Show every line in the material below in which the string "paraffin" appears.

• _Data_:
--------------------

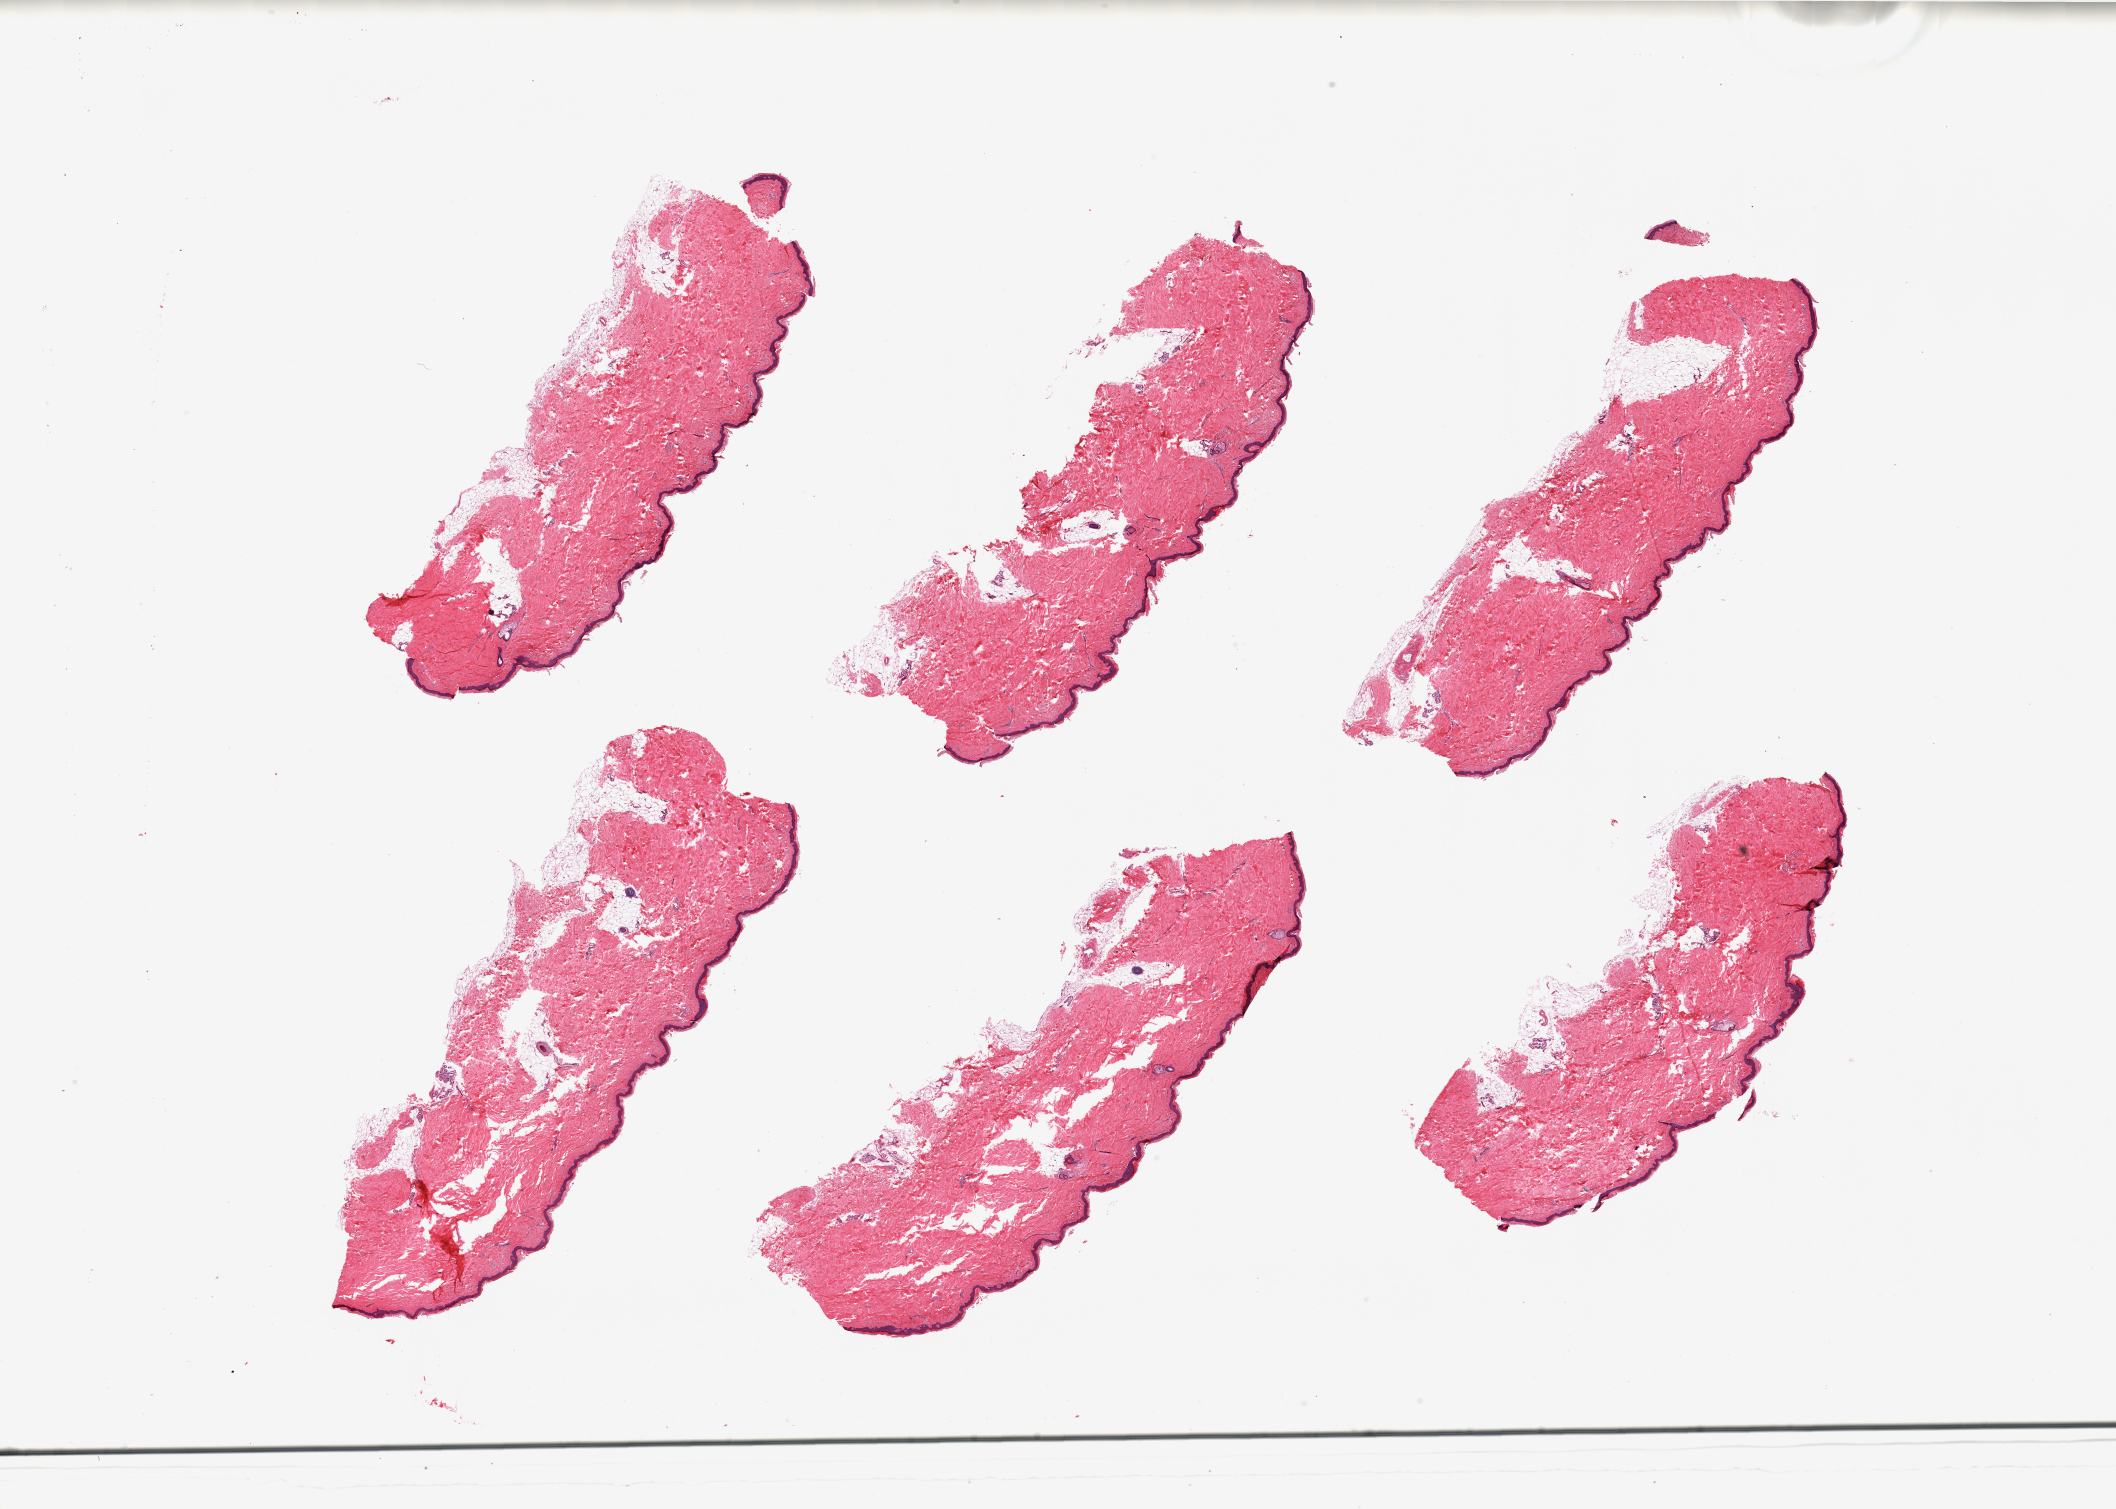
Digitized hematoxylin and eosin (H&E)-stained section, low-resolution overview of the scanned area, about 33.5 x 23.9 mm, PAXgene-fixed, paraffin-embedded tissue, target tissue: skin of lower leg, tissue donor sample. Female donor.
• pathologist's review note for this sample: 6 pieces, trace dermal fat, ~1-2mm nubbins; squamous epithelium is ~50 microns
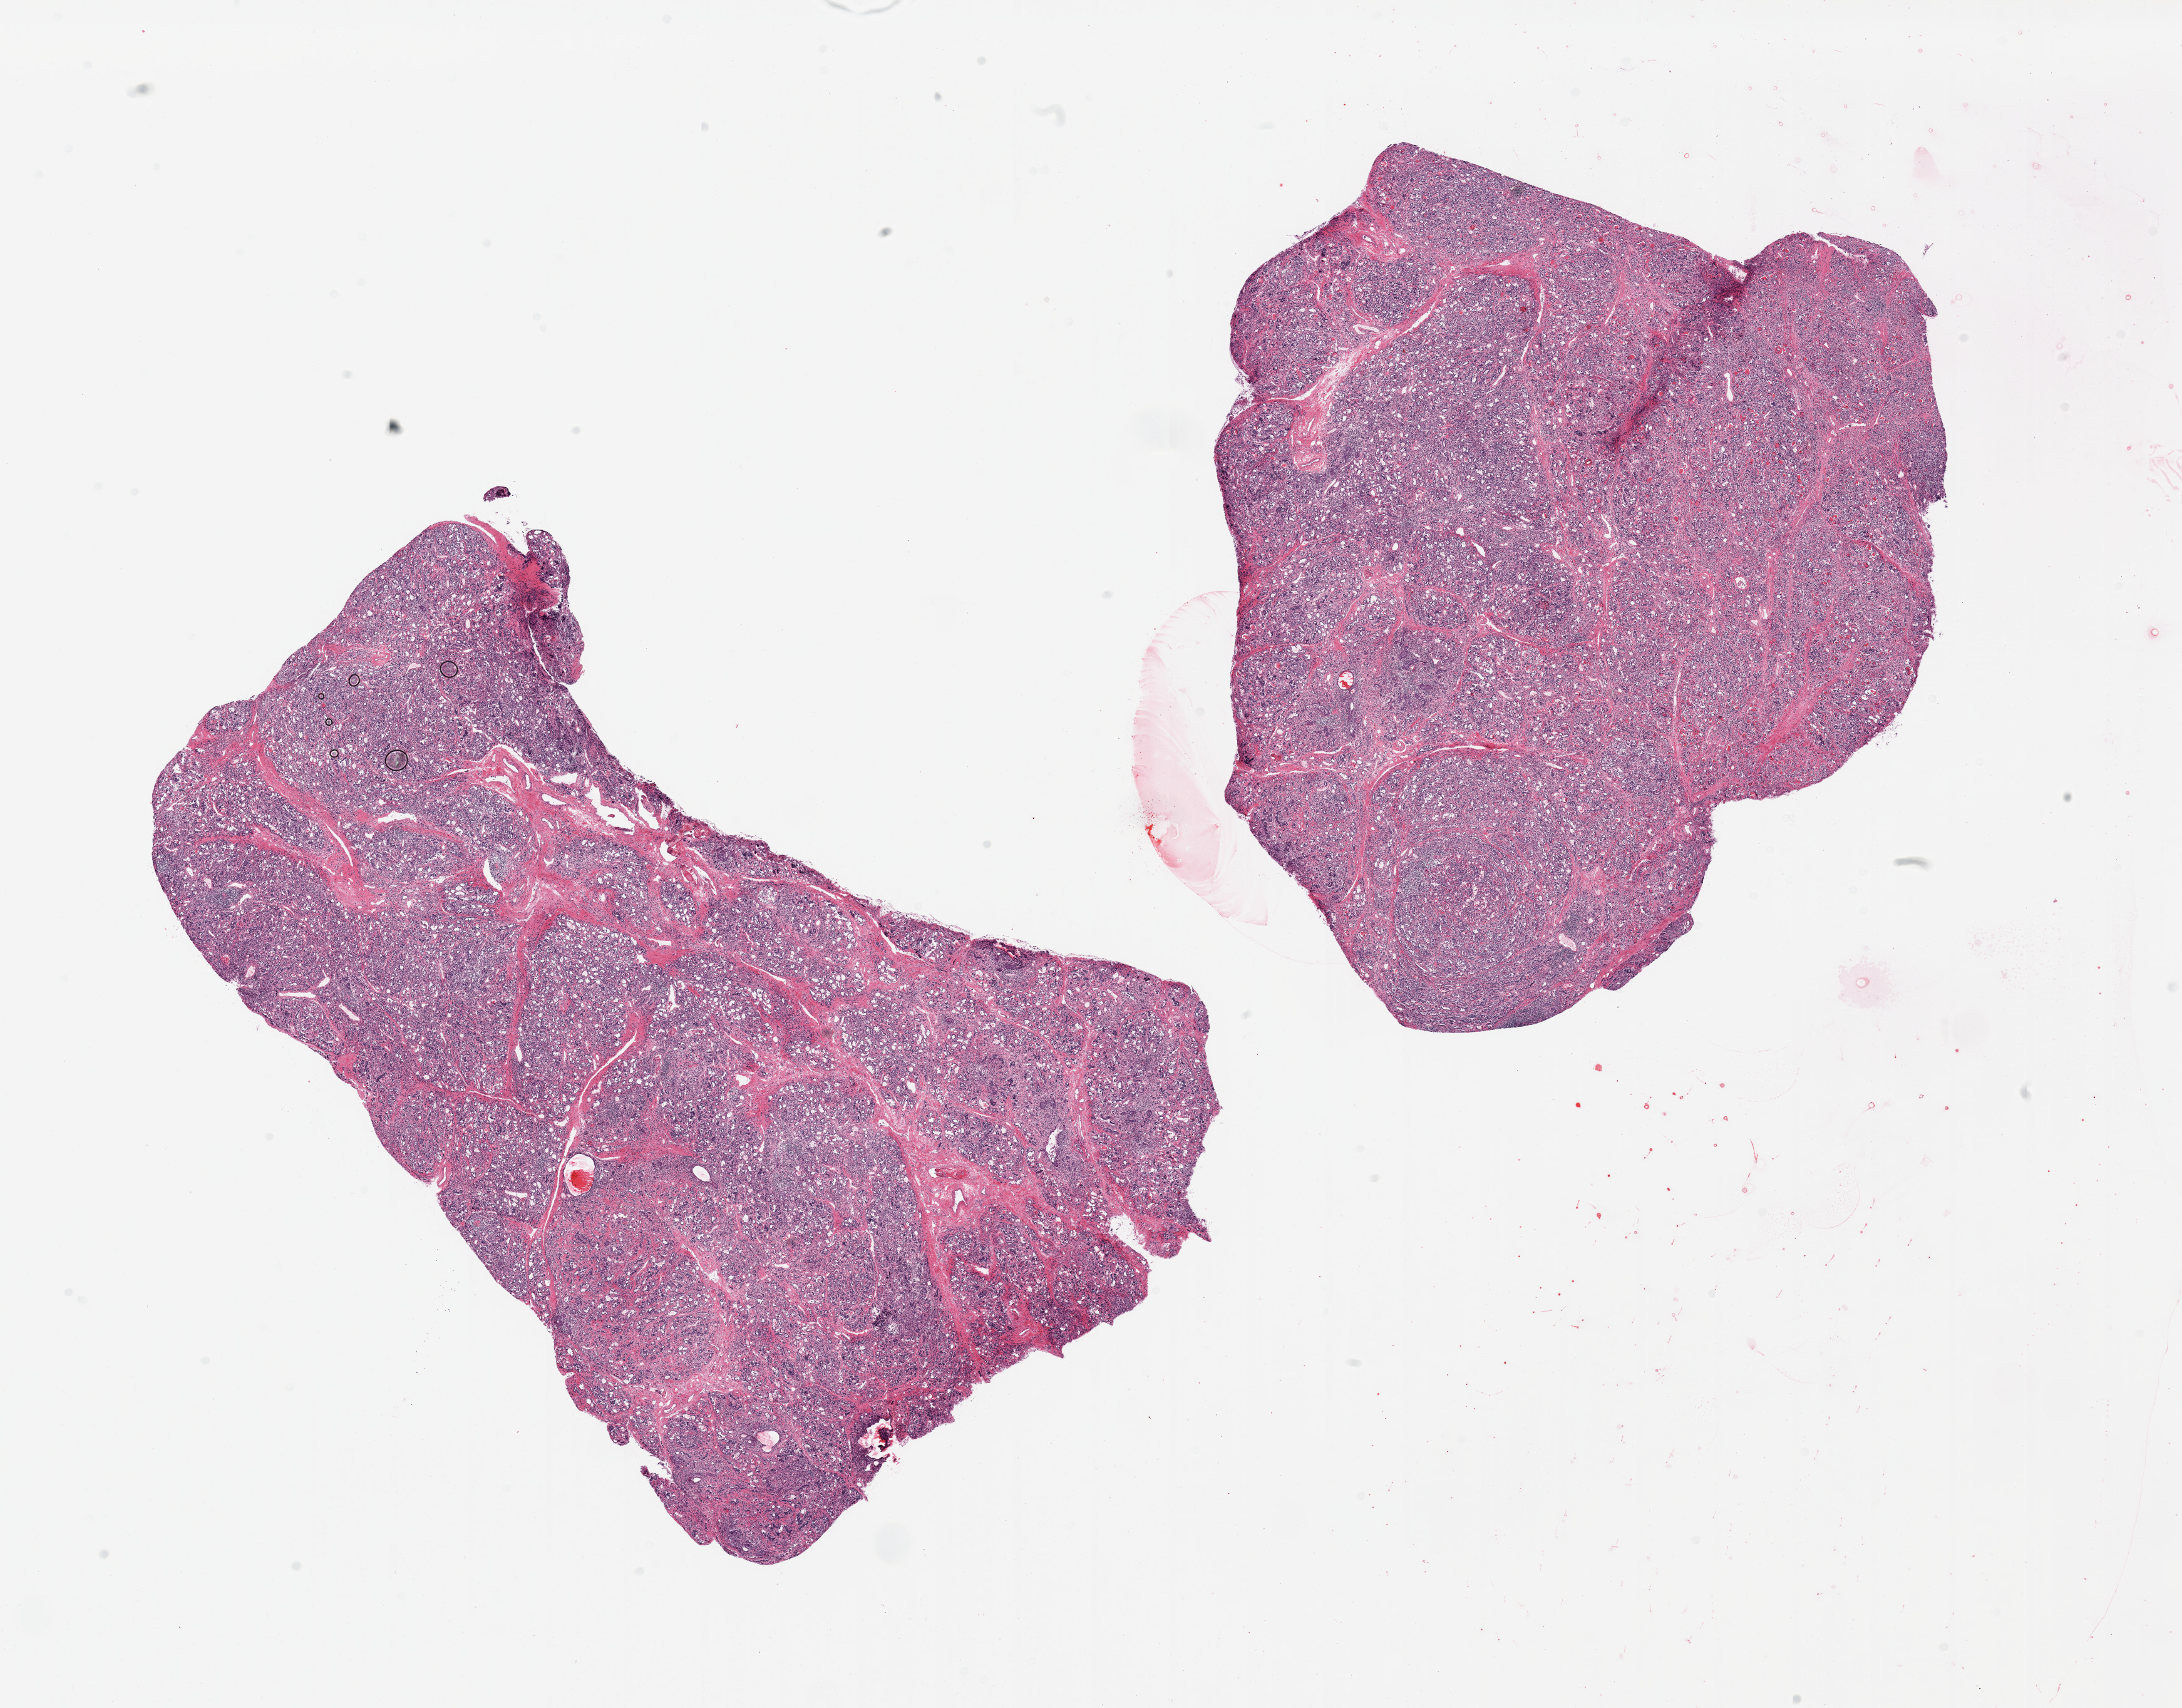
Digitized hematoxylin and eosin (H&E)-stained section — a low-resolution overview of the entire scanned area, about 27.6 x 21.6 mm. PAXgene-fixed paraffin-embedded (PFPE) section. Section of thyroid (target tissue). Tissue donor sample. Donor: male.
Reviewer comment on this tissue sample: 2 pieces, atrophy? infiltrative process, markedly autolyzed.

--------------------

• _Exercise solution_:
Digitized hematoxylin and eosin (H&E)-stained section, low-resolution overview of the scanned area, about 33.5 x 23.9 mm, PAXgene-fixed, paraffin-embedded tissue, target tissue: skin of lower leg, tissue donor sample. Female donor.
Digitized hematoxylin and eosin (H&E)-stained section — a low-resolution overview of the entire scanned area, about 27.6 x 21.6 mm. PAXgene-fixed paraffin-embedded (PFPE) section. Section of thyroid (target tissue). Tissue donor sample. Donor: male.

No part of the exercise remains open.